◆ TRECHO PARA LEITURA:
---*---

Aplicação em estudos para o câncer

A iniciativa é resultado do Consórcio Internacional Metagenômica e Metadesenho do Metrô e Biomas Urbanos, conhecido como MetaSUB, com participação de pesquisadores do A.C.Camargo Cancer Center, fundado em 1953 e referência internacional em oncologia, atuando na prevenção, tratamento, ensino e pesquisa do câncer e oferece serviços de assistência oncológica para a Saúde Suplementar e para o Sistema Único de Saúde (SUS).

Líder do MetaSUB em São Paulo e coordenador adjunto do projeto Olimpioma, o pesquisador Emmanuel Dias-Neto, afirma que a ideia é analisar de que forma os micro-organismos são transportados com as pessoas, como eles podem permanecer na cidade sede e suas consequências na saúde pública local, ajudando em ações que venham a prevenir a dispersão de doenças.

---*---

◆ OBJETIVO DA TAREFA:
Escreva a continuação do trecho acima sobre o consórcio MetaSUB, começando logo depois da última frase.

Registros de dados salvos:
---*---

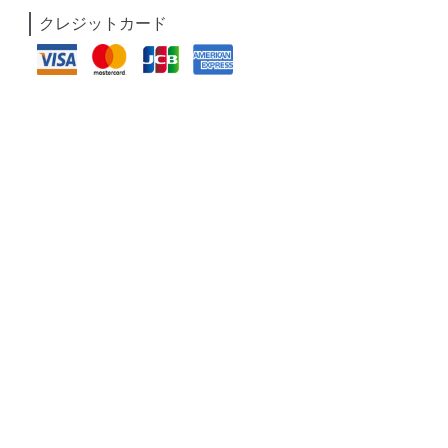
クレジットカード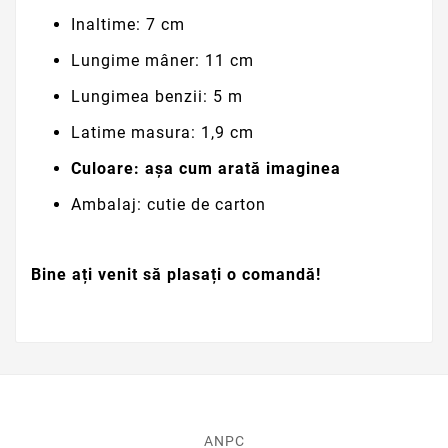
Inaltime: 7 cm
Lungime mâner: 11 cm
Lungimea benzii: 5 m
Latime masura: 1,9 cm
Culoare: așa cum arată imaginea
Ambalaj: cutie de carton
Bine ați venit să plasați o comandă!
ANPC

---*---

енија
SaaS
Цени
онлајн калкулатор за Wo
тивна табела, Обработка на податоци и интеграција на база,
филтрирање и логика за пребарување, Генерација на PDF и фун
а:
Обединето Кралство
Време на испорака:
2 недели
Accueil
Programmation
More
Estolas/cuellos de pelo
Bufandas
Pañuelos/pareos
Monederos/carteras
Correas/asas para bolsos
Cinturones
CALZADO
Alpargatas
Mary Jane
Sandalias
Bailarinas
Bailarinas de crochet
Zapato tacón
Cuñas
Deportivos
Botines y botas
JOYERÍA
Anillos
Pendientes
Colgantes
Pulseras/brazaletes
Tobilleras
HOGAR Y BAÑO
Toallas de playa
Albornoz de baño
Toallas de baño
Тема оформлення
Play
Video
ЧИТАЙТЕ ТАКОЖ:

---*---

◆ ÁREA DE RESPOSTA:
O biólogo Emmanuel Dias-Neto explica que o microbioma é uma nova área de pesquisa que tem diversas implicações em medicina e saúde. Em câncer, tem sido demonstrado que os micro-organismos ajudam a modular inflamações e o sistema imunológico, o que pode ajudar na resposta terapêutica “Acreditamos que teremos importantes respostas sobre o papel da diversidade do microbioma no processo de carcinogênese, ampliando assim as perspectivas para o uso de bactérias benéficas (probióticos) e para o desenvolvimento de terapias personalizadas, além de nortear possíveis estratégias de prevenção e vigilância de saúde para a população”, afirma.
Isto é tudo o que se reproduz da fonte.